REQUIRED WORK —
Retype every line of text read from the pages in the entries below, keeping each line exactly as it appears. Leave the pictures out of your answer.

======== DATA FOR PROCESSING

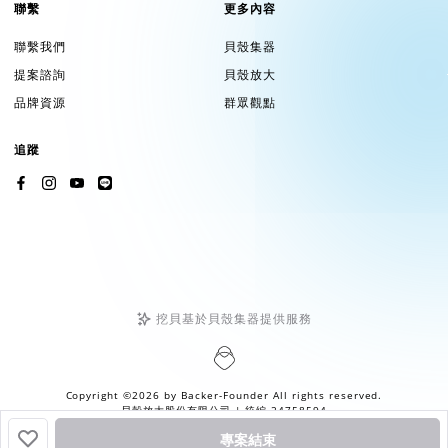
聯繫
更多內容
聯繫我們
貝殼集器
提案諮詢
貝殼放大
品牌資源
群眾觀點
追蹤
挖貝基於貝殼集器提供服務
Copyright ©2026 by
Backer-Founder
All rights reserved.
貝殼放大股份有限公司
| 統編 24758594
專案結束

================

TASK SOLUTION —
聯繫
更多內容
聯繫我們
貝殼集器
提案諮詢
貝殼放大
品牌資源
群眾觀點
追蹤
挖貝基於貝殼集器提供服務
Copyright ©2026 by
Backer-Founder
All rights reserved.
貝殼放大股份有限公司
| 統編 24758594
專案結束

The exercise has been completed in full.